If the bird is in a vulnerable position it will do no harm to move it into shelter but not too far away as the parents will then be unable to find it. Touching a bird will not make the parents abandon it.

Watch carefully - if the parents don’t return and the youngster has definitely been abandoned then please contact the RSPCA, your local vet or a local animal rescue centre. They have the expertise to help and advise you about sick and injured birds and animals.

Why do some birds in my garden have growths on their feet?
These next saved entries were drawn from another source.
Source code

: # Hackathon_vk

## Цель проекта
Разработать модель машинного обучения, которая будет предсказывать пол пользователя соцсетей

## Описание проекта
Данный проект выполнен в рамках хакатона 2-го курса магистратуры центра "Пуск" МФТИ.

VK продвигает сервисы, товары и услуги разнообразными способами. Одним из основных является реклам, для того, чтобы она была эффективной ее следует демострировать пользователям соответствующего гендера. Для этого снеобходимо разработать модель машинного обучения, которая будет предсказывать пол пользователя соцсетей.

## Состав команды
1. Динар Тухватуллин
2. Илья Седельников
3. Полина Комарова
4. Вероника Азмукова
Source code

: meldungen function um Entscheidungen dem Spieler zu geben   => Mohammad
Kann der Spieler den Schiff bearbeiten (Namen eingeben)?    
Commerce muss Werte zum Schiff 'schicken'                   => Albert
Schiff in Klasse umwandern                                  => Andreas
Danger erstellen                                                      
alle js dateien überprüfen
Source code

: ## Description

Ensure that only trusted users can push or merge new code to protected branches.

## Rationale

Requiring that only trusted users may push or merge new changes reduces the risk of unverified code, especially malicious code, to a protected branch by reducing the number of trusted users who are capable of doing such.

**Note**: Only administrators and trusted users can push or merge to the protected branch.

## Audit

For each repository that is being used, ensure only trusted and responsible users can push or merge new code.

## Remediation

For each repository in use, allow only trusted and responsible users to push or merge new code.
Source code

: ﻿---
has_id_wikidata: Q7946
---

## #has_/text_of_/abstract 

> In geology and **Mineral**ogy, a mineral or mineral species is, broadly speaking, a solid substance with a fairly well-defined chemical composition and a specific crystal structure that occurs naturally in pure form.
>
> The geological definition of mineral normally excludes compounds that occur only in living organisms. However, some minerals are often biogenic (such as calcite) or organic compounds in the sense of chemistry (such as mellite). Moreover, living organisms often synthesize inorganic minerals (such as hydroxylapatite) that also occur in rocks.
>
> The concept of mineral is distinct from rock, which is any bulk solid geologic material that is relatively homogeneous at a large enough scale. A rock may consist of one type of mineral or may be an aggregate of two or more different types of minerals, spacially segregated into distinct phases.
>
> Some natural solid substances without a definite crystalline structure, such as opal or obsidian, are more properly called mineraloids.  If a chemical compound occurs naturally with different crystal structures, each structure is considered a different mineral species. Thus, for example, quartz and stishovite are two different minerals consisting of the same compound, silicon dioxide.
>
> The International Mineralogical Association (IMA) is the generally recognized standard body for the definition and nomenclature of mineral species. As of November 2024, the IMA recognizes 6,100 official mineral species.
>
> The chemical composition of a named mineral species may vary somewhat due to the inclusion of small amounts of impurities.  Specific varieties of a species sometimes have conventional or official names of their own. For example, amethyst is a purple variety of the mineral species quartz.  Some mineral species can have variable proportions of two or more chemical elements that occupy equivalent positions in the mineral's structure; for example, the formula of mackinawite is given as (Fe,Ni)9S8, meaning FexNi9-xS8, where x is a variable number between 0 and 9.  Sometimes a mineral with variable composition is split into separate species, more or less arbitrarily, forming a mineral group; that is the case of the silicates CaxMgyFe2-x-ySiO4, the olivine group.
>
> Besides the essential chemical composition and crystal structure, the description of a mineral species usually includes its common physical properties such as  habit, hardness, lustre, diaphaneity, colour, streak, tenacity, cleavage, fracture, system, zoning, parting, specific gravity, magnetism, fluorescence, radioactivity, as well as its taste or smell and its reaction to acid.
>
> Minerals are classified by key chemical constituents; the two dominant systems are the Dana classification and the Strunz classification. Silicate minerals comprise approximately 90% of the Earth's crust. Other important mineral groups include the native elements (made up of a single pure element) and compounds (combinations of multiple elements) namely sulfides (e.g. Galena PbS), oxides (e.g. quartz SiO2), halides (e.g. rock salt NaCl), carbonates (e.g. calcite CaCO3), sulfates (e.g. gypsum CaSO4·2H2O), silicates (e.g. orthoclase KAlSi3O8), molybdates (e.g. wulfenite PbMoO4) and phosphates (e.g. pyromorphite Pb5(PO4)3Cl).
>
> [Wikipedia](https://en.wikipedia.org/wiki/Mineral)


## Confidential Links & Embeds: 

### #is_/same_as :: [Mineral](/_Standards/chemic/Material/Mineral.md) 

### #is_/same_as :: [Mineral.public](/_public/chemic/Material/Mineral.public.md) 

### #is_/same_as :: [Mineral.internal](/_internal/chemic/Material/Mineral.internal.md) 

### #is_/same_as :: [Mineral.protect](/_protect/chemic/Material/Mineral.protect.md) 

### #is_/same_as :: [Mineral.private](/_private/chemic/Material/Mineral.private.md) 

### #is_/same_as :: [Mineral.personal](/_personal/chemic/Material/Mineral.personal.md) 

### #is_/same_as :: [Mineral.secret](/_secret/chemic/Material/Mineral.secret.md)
Birds that have growths on their legs are usually suffering from a disease. Avian pox can cause deformed feet in house sparrows, starlings and pigeons. Chaffinches can develop tumours caused by a viral infection.

Bumblefoot, which affects large birds, is caused when cuts become infected and often makes it difficult for birds to perch or walk. 

Should I feed a baby bird bread and milk?

No. These are not suitable foods for young birds most of which will be fed on soft insects, worms and grubs in their early days. Scrambled egg, with a little moist cereal, is fine to begin with but more suitable food, for both seed and insect eating birds, is available from pet shops.

If I touch a baby bird will the parents abandon it?

No, birds have little or no sense of smell, but do keep contact to a minimum. It is often easier to pick a bird up by gently covering it with a cloth first.

I have found several dead birds in my garden. Is there something wrong with the food I am supplying?

Not necessarily. There are many causes of birds dying, the most usual being an outbreak of an infectious disease, such as salmonella. If you clean your feeders and bird tables regularly you will help prevent infections from spreading.

If this problem persists, please contact our Wildlife Enquiries team for further advice. 

Why are the collared doves in my garden dying?

Sadly, collared doves are one of the main sufferers of a disease called trichomoniasis (canker). It affects the upper digestive tract causing lesions in the birds’ throats making it difficult to feed and eventually to breathe. 

The infected bird may die of starvation or possibly choking. It is not caused by anything that you have done. 

However, you can help to prevent it from spreading. The best course of action is to stop feeding for at least a month. Sweep up and dispose of any left over food and, if possible disinfect all feeding areas. 

In summer, natural food is plentiful so the birds will not suffer.  Your feeding area ought to be free of any infection by the time the birds return, in search of food, at the onset of cooler weather. In winter, place food in hanging feeders only. Sweep up any that falls to the ground each day, to prevent the spread of disease.

My cat keeps catching wild birds - what can I do to stop this happening?

Giving your cat a collar fitted with a bell or a sonar device will reduce the number of birds it catches. You can buy collars that are fitted with a quick release mechanism which is safer for your cat. Keeping your cat indoors at dusk and dawn, when birds are most vulnerable, will also help. 

If you keep your cat well fed, they are less likely to hunt and are more likely to stay close to home which may curb their hunting instincts.  

How can I stop birds flying into my windows?

You can fix something to the outside of your windows to stop birds from flying into them. Birds fly into windows because the reflections confuse them. Some see the reflection of trees and the sky and don’t realise it is glass. By fixing something to the window you will reduce the reflection and birds are less likely to be confused.

Plastic stickers work well - RSPB shops sell stickers in the shape of bird silhouettes, which are ideal.  

Can fireworks be harmful to wild birds?

There is little evidence to suggest that fireworks harm wild birds or affect their conservation status. However, the RSPB is working closely with the RSPCA and the National Campaign for Firework Safety to reduce the negative impacts of fireworks on people and animals.

We particularly urge firework display organisers to avoid locating near to sensitive wildlife areas, such as nature reserves and roosting sites for wild birds.